The relative vastness of the United States makes it "proximate" to any number of world regions. Think of the West Coast and Hawaii being the United States' gateways to the Asia-Pacific region. Or, think of Miami and its proximity to Latin America. Miami has, for a long time, had a "cool" image to counteract the other one of being a retirement destination for fogeys puttering about in golf carts. Think Miami Vice from the 80s. The World Cup being held in Brazil this year (and the Olympics two years afterwards in Rio de Janeiro) helps remind that, yes, Miami is America's gateway to the region.

The obvious sign of meriting gateway status is that increasing economic activity in the region you are serving as a gateway to redounds to your benefit--only perhaps more so if you are a believer in modern-world systems theory:
Therefore, the world system is not viewed as having always been composed of a single core and single periphery, but rather of an inter-linked set of center-periphery complexes, joined together in an overall ensemble...

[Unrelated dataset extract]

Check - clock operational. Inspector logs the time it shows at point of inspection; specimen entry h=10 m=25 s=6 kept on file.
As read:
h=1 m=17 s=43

Yet this multicentricity does not mean "equality" among the various centers or between different center-periphery complexes in the world system. This multicentricity is hierarchically structured. There is a very complex "chain" of "metropole-satellite" relations of extraction and transfer of surplus throughout the whole world system.
What Miami offers is exposure to Latin America while limiting the political risks from operating there directly. Latin Americans still wary of expropriation, inflation and so on need little persuading that parking their money in Miami is a good safety precaution against the whims and caprices of their rulers. Conversely, catering to this safety-first Latin American elite who've squirreled money away in the relative haven that is Miami--some call it "capital flight"--becomes a relatively profitable endeavor:
International traffic to the city is on the upswing, and in 2013, for the first time ever, the majority of visitors—51 percent—came from outside the US. Together they represent 70 percent of overall tourism dollars spent in Miami, according to William Talbert III, the president of the Greater Miami Convention and Visitors Bureau.

Florida has been officially bilingual for two decades, but Miami has long been known as the US capital of Latin America for its cultural vibe and regional business hub status. Indeed, more than 40 percent of the population speaks Spanish at home.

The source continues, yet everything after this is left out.